Monday, 27 October 2008

Guinea Pig

When you think of guinea pigs, the first thing that pops into your head is cute, fluffy things that little kids keep as pets. In Peru, guinea pigs (or cuy) are still cute and fluffy, but they're also considered to be something you cook up for dinner.

I'd read about eating guinea pig before heading off to Peru. I always like to try out as much local food as I can when travelling. Thinking I probably wouldn't come across guinea pig anywhere else in the world, I ordered cuy for dinner one night at a restaurant in Puno. One of my friends on the trip was crazy enough to order it as well. It was a modern, cool, upmarket type of restaurant, so we thought we'd be in safe hands.

After a bit of a wait, the guinea pig came out. It was served whole, flattened out on the plate and didn't look particularly appealing. We were getting looks from the other side of the table as if to say "are you really going to eat that?". The whole dining experience wasn't really optimised by one of our dinner party pointing out that you could still see the guinea pig's teeth.

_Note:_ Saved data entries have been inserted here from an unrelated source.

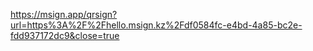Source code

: https://msign.app/qrsign?url=https%3A%2F%2Fhello.msign.kz%2Fdf0584fc-e4bd-4a85-bc2e-fdd937172dc9&close=true
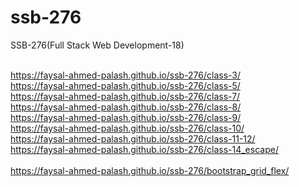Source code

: # ssb-276
SSB-276(Full Stack Web Development-18)

<br>https://faysal-ahmed-palash.github.io/ssb-276/class-3/
<br>https://faysal-ahmed-palash.github.io/ssb-276/class-5/
<br>https://faysal-ahmed-palash.github.io/ssb-276/class-7/
<br>https://faysal-ahmed-palash.github.io/ssb-276/class-8/
<br>https://faysal-ahmed-palash.github.io/ssb-276/class-9/
<br>https://faysal-ahmed-palash.github.io/ssb-276/class-10/
<br>https://faysal-ahmed-palash.github.io/ssb-276/class-11-12/
<br>https://faysal-ahmed-palash.github.io/ssb-276/class-14_escape/
<br>
<br>https://faysal-ahmed-palash.github.io/ssb-276/bootstrap_grid_flex/
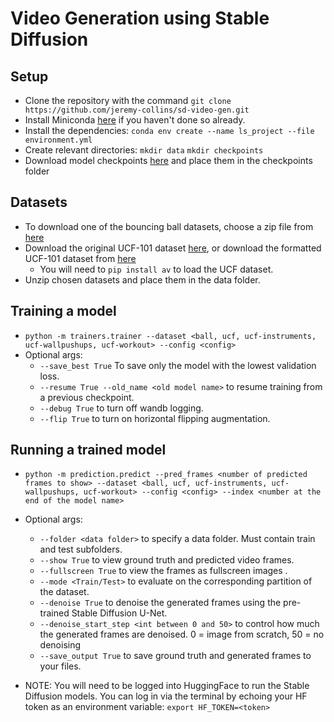 # Video Generation using Stable Diffusion

## Setup
- Clone the repository with the command `git clone https://github.com/jeremy-collins/sd-video-gen.git`
- Install Miniconda [here](https://docs.conda.io/en/latest/miniconda.html) if you haven't done so already.
- Install the dependencies: `conda env create --name ls_project --file environment.yml`
- Create relevant directories: `mkdir data` `mkdir checkpoints`
- Download model checkpoints [here](https://gtvault-my.sharepoint.com/:f:/g/personal/sganesh68_gatech_edu/Esz3KxV2S5RHnlD1hizh8X4B7RuEE3CI49nyavdfzPpgTA?e=rYPomk) and place them in the checkpoints folder

## Datasets
- To download one of the bouncing ball datasets, choose a zip file from [here](https://gtvault-my.sharepoint.com/:f:/g/personal/sganesh68_gatech_edu/ElJN29JY6d9PpxFIqu1IY5IB9nUG4-baHhX8_m6dBW58_w?e=CoByo5)
- Download the original UCF-101 dataset [here](https://www.crcv.ucf.edu/data/UCF101/UCF101.rar), or download the formatted UCF-101 dataset from [here](https://google.com)
  - You will need to `pip install av` to load the UCF dataset.
- Unzip chosen datasets and place them in the data folder.

## Training a model
- `python -m trainers.trainer --dataset <ball, ucf, ucf-instruments, ucf-wallpushups, ucf-workout> --config <config>`
- Optional args:
  - `--save_best True` To save only the model with the lowest validation loss.
  - `--resume True --old_name <old model name>` to resume training from a previous checkpoint.
  - `--debug True` to turn off wandb logging.
  - `--flip True` to turn on horizontal flipping augmentation.
## Running a trained model
- `python -m prediction.predict --pred_frames <number of predicted frames to show> --dataset <ball, ucf, ucf-instruments, ucf-wallpushups, ucf-workout> --config <config> --index <number at the end of the model name>`
- Optional args:
  - `--folder <data folder>` to specify a data folder. Must contain train and test subfolders.
  - `--show True` to view ground truth and predicted video frames.
  - `--fullscreen True` to view the frames as fullscreen images .
  - `--mode <Train/Test>` to evaluate on the corresponding partition of the dataset.
  - `--denoise True` to denoise the generated frames using the pre-trained Stable Diffusion U-Net.
  - `--denoise_start_step <int between 0 and 50>` to control how much the generated frames are denoised. 0 = image from scratch, 50 = no denoising
  - `--save_output True` to save ground truth and generated frames to your files.
  
- NOTE: You will need to be logged into HuggingFace to run the Stable Diffusion models. You can log in via the terminal by echoing your HF token as an environment variable: `export HF_TOKEN=<token>`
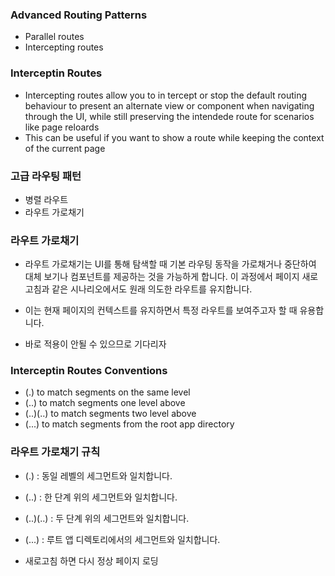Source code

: ### Advanced Routing Patterns

- Parallel routes
- Intercepting routes

### Interceptin Routes

- Intercepting routes allow you to in tercept or stop the default routing behaviour to present an alternate view or component when navigating through the UI, while still preserving the intendede route for scenarios like page reloards
- This can be useful if you want to show a route while keeping the context of the current page

### 고급 라우팅 패턴

- 병렬 라우트
- 라우트 가로채기

### 라우트 가로채기

- 라우트 가로채기는 UI를 통해 탐색할 때 기본 라우팅 동작을 가로채거나 중단하여 대체 보기나 컴포넌트를 제공하는 것을 가능하게 합니다. 이 과정에서 페이지 새로고침과 같은 시나리오에서도 원래 의도한 라우트를 유지합니다.
- 이는 현재 페이지의 컨텍스트를 유지하면서 특정 라우트를 보여주고자 할 때 유용합니다.

- 바로 적용이 안될 수 있으므로 기다리자

### Interceptin Routes Conventions
- (.) to match segments on the same level
- (..) to match segments one level above 
- (..)(..) to match segments two level above
- (...) to match segments from the root app directory

### 라우트 가로채기 규칙
- (.) : 동일 레벨의 세그먼트와 일치합니다.
- (..) : 한 단계 위의 세그먼트와 일치합니다.
- (..)(..) : 두 단계 위의 세그먼트와 일치합니다.
- (...) : 루트 앱 디렉토리에서의 세그먼트와 일치합니다.


- 새로고침 하면 다시 정상 페이지 로딩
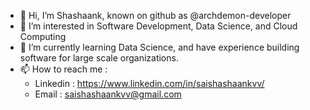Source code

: - 👋 Hi, I’m Shashaank, known on github as @archdemon-developer
- 👀 I’m interested in Software Development, Data Science, and Cloud Computing
- 🌱 I’m currently learning Data Science, and have experience building software for large scale organizations.
- 📫 How to reach me : 
  - Linkedin : https://www.linkedin.com/in/saishashaankvv/
  - Email : saishashaankvv@gmail.com

<!---
archdemon-developer/archdemon-developer is a ✨ special ✨ repository because its `README.md` (this file) appears on your GitHub profile.
You can click the Preview link to take a look at your changes.
--->
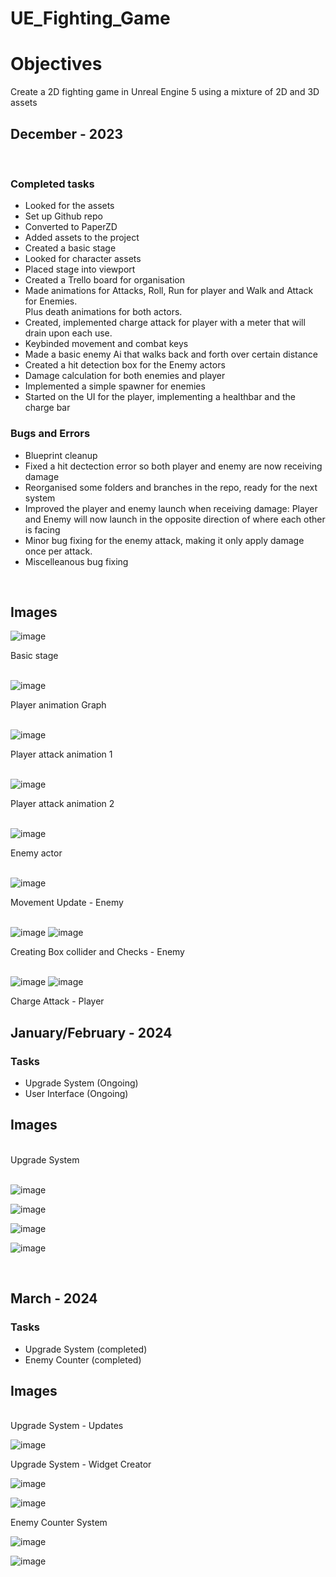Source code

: # UE_Fighting_Game

<h1><strong>Objectives</strong></h1>
<p>Create a 2D fighting game in Unreal Engine 5 using a mixture of 2D and 3D assets</p>

<h2> December - 2023 </h2><br>

<h3> Completed tasks </h3>
<ul>
  <li>Looked for the assets</li>
  <li>Set up Github repo</li>
  <li>Converted to PaperZD</li>
  <li>Added assets to the project</li>
  <li>Created a basic stage</li>
  <li>Looked for character assets</li>
  <li>Placed stage into viewport</li>
  <li> Created a Trello board for organisation</li>
  <li>Made animations for Attacks, Roll, Run for player and Walk and Attack for Enemies. <br>
  Plus death animations for both actors.</li>
  <li>Created, implemented charge attack for player with a meter that will drain upon each use.</li>
  <li>Keybinded movement and combat keys</li>
  <li>Made a basic enemy Ai that walks back and forth over certain distance</li>
  <li>Created a hit detection box for the Enemy actors</li>
  <li>Damage calculation for both enemies and player</li>
  <li>Implemented a simple spawner for enemies</li>
  <li>Started on the UI for the player, implementing a healthbar and the charge bar</li>
</ul>

<h3> Bugs and Errors </h3>
<ul>
  <li>Blueprint cleanup</li>
  <li>Fixed a hit dectection error so both player and enemy are now receiving damage</li>
  <li>Reorganised some folders and branches in the repo, ready for the next system</li>
  <li>Improved the player and enemy launch when receiving damage: Player and Enemy will now launch in the opposite direction of where each other is facing</li>
  <li>Minor bug fixing for the enemy attack, making it only apply damage once per attack.</li>
  <li>Miscelleanous bug fixing</li>
</ul>

<br>

<h2>Images</h2>

![image](https://github.com/MonoDevXX23/UE_Fighting_Game/assets/141320840/8f8de914-5746-417f-a948-08bec53a3936)
<figcaption>Basic stage</figcaption>
<br>

![image](https://github.com/MonoDevXX23/UE_Fighting_Game/assets/141320840/a7d5ccb8-56c8-46ab-b4b5-3c4da9e887cc)
<figcaption>Player animation Graph</figcaption>
<br>

![image](https://github.com/MonoDevXX23/UE_Fighting_Game/assets/141320840/3530776a-af96-489e-8b8e-ab4f1e96bace)<br>
<figcaption>Player attack animation 1</figcaption>
<br>

![image](https://github.com/MonoDevXX23/UE_Fighting_Game/assets/141320840/c3a2c6d5-84f1-4059-8bdd-34a459f7ab24)<br>
<figcaption>Player attack animation 2</figcaption>
<br>

![image](https://github.com/MonoDevXX23/UE_Fighting_Game/assets/141320840/dec00eb2-8245-4414-b595-a5b417587e44)
<figcaption>Enemy actor</figcaption>
<br>

![image](https://github.com/MonoDevXX23/UE_Fighting_Game/assets/141320840/40d3b54a-027a-4752-b4ea-ed3fc2ee15ae)
<figcaption>Movement Update - Enemy</figcaption>
<br>

![image](https://github.com/MonoDevXX23/UE_Fighting_Game/assets/141320840/bec05365-7fe9-4817-9d61-ca2d6116432c)
![image](https://github.com/MonoDevXX23/UE_Fighting_Game/assets/141320840/e6a0960a-1da3-4433-a1c5-a4cd339ae3c3)
<figcaption>Creating Box collider and Checks - Enemy</figcaption>
<br>

![image](https://github.com/MonoDevXX23/UE_Fighting_Game/assets/141320840/6c8e56dc-d626-4b58-a811-67b6e9267c7a)
![image](https://github.com/MonoDevXX23/UE_Fighting_Game/assets/141320840/c3c204b1-4814-4493-9ada-b1e9d7c6ea08)
<figcaption>Charge Attack - Player</figcaption>

<h2>January/February - 2024 </h2>

<h3>Tasks</h3>
<ul>
  <li>Upgrade System (Ongoing)</li>
  <li>User Interface (Ongoing)</li>
</ul>

<h2>Images</h2>
<br>

<figcaption>Upgrade System</figcaption><br>

![image](https://github.com/MonoDevXX23/UE_Fighting_Game/assets/141320840/988fe0dc-d0c8-4a2e-a97c-ca93afc60fe6)<br>

![image](https://github.com/MonoDevXX23/UE_Fighting_Game/assets/141320840/f1a8a3a0-54e4-4411-95ce-b38ac96b15d7)<br>

![image](https://github.com/MonoDevXX23/UE_Fighting_Game/assets/141320840/31b2f7b7-9013-4620-ba45-263e7b90a85b)<br>

![image](https://github.com/MonoDevXX23/UE_Fighting_Game/assets/141320840/b0fc64ed-4531-44bf-85d4-4d4f2288612a)<br>

<br>

<h2>March - 2024 </h2>

<h3>Tasks</h3>
<ul>
  <li>Upgrade System (completed)</li>
  <li>Enemy Counter (completed)</li>
</ul>

<h2>Images</h2>
<br>

<figcaption>Upgrade System - Updates</figcaption>

![image](https://github.com/MonoDevXX23/UE_Fighting_Game/assets/141320840/f957821a-3fe2-47af-8890-7bf0dd6478bf)

<figcaption> Upgrade System - Widget Creator</figcaption>

![image](https://github.com/MonoDevXX23/UE_Fighting_Game/assets/141320840/3cea88de-7ab9-4e8f-b72f-4abd91f59078)

![image](https://github.com/MonoDevXX23/UE_Fighting_Game/assets/141320840/6748bdb3-bc81-4525-aaa8-dac0d85c0a95)

<figcaption> Enemy Counter System </figcaption>

![image](https://github.com/MonoDevXX23/UE_Fighting_Game/assets/141320840/aea1705e-1848-4296-aaed-be7fe28a1f9e)

![image](https://github.com/MonoDevXX23/UE_Fighting_Game/assets/141320840/b1738065-1d60-4e7e-bb8b-94725f306407)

My theory is that the restaurant staff bring the guinea pig out whole, just to get a bit of amusement in watching gringos like me try to eat it. After I'd had a bit of a go at it with my knife and fork, one of the waiters came over and asked if we'd like it cut into pieces. "Great idea" I thought.

Soon the guinea pig came back in more manageable pieces. It had been deep fried whole. Although I'd been told you were supposed to eat the skin, it was like lino and I would have been at the restaurant for the next week if I'd attempted to eat all the skin. The guinea pig on my plate was a pretty lean one, and there was hardly any meat on it at all. It didn't take long before we both gave up on the guinea pig and focused our attention on the vegetables on the plate, which were looking more mouth watering by the minute.

So the guinea pig didn't turn out to be a particularly filling meal and we headed off to the local supermarket late at night in an attempt to find a bit more dinner. Along with the enormous plate of tripe which I randomly ordered off a menu written in Swahili when I was in Nairobi, guinea pig is one of those local foods that I'm not in a big hurry to track down again. But I'd rather be trying guinea pig than lining up at the local McDonalds - it's all part of the travelling experience.

4 comments:

Sarah said...

Yeah I concur- no point in going somewhere just to do and eat exactly the same stuff you have at home!

Do you think that one was just badly cooked, or would you say it's just not that great a food?

food bling, Brisbane said...

Apparently the only way they are cooked in Peru is by deep frying them.

Both the ones that we had that night were pretty much the same - I think we just got skinny guinea pigs.

Our tour leader told us that the locals have a competition to find a specially shaped bone in the guinea pig's head when they eat them. I wasn't that keen to go exploring for special bones, believe me.

Sarah said...

Lol no the fact it had a head would have been freaky enough without having to play games with it!

natascha said...

Actually, there's a lady here in on the Sunshine coast in QLD who breeds them for eating. Quite popular, although I can't bring myself to try them. Too rodent like for my liking.